Since the inception of the internet, digital piracy—the illegal copying or distribution of copyrighted material—has thrived. It has shown no signs of slowing down either, as illegal downloading of copyrighted materials takes up 24% of the global bandwidth. If you wanted to watch Outer Banks, The Bear, and Inside Out 2, you would need to have a subscription to Netflix, Hulu, and Disney+ respectively. This would cost you over $35 per month (assuming standard plan with no ads). So where do some consumers turn to? The free option: piracy.

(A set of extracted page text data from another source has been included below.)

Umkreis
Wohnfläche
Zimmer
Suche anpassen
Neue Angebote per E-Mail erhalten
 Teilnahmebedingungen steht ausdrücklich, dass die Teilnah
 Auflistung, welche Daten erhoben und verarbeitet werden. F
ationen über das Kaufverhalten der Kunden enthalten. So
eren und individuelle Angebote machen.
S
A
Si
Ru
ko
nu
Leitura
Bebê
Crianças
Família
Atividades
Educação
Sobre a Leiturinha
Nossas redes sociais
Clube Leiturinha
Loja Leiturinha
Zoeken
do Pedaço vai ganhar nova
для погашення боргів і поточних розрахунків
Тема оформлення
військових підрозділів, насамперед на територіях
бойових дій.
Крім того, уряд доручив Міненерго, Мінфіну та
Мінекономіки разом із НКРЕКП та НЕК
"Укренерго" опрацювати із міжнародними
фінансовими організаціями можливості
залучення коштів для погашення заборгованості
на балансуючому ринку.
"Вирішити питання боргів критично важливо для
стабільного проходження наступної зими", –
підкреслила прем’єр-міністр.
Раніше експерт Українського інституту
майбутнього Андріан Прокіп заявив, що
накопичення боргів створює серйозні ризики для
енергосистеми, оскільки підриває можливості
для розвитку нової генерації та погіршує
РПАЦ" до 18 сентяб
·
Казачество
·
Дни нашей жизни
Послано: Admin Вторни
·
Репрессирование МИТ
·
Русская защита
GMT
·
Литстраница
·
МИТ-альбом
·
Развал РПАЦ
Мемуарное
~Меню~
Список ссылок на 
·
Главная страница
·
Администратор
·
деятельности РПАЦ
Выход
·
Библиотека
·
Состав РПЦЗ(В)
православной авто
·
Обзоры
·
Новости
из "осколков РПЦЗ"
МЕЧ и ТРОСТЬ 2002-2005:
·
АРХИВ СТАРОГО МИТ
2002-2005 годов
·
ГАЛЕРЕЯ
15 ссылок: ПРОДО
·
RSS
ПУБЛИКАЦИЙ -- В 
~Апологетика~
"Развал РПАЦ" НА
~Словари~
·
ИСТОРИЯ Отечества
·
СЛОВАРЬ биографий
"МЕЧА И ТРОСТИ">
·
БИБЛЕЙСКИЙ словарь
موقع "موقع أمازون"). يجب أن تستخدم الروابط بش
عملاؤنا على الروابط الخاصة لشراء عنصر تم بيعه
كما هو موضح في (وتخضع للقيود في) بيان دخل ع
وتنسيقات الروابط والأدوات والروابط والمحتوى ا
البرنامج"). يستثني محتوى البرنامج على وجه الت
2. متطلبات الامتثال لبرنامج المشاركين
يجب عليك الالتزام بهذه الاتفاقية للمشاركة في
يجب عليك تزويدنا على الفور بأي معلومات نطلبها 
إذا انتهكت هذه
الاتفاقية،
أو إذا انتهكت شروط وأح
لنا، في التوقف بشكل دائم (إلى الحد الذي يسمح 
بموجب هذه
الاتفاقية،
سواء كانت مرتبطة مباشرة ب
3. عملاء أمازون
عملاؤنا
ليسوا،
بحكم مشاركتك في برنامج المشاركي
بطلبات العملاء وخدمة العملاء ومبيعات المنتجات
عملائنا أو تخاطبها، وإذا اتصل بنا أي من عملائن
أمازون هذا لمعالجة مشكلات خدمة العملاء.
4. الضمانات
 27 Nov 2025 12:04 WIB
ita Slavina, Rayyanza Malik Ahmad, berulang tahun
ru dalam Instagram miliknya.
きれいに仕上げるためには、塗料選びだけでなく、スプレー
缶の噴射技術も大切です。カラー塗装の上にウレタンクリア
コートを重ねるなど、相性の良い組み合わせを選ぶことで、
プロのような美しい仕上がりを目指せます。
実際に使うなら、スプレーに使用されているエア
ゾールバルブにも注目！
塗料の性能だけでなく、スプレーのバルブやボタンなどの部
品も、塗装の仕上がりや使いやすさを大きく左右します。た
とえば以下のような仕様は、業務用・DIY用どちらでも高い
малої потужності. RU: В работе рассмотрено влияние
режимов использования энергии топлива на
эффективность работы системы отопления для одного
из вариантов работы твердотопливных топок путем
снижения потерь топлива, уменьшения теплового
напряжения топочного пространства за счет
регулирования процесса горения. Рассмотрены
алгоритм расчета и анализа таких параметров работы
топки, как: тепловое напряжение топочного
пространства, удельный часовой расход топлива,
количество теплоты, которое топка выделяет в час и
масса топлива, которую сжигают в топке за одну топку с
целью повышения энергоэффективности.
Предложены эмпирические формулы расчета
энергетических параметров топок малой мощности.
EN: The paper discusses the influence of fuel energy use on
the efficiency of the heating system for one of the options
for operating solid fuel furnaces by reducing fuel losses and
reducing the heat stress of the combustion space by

Many argue that piracy is unethical because it deprives creators and companies of income. Sophia Shyrshova, ‘28, said “I don’t think [pirating] is good […] It is important to support creators.” Not only does pirating harm established creators, but it can also discourage more people from entering the industry due to fears of not being able to financially sustain themselves. Additionally, an estimated $29.2 billion is lost in revenue each year from the creative industry due to digital piracy. “That’s $29 billion saved for the American people,” says Maximus Ren, ‘26. This train of thought is far from uncommon. If the creators are losing money, then the consumers are saving money. Therefore, when companies demand unreasonably high prices, piracy is seen as justifiable to many.
Despite all the reasons consumers pirate, digital piracy is illegal; yet, it is still widely practiced. Ultimately, digital piracy is a symptom of the industry’s inability to cater to the consumer. Digital piracy—like most things on the internet—is undoubtedly here to stay, but whether or not industries adapt to it will determine the future of entertainment.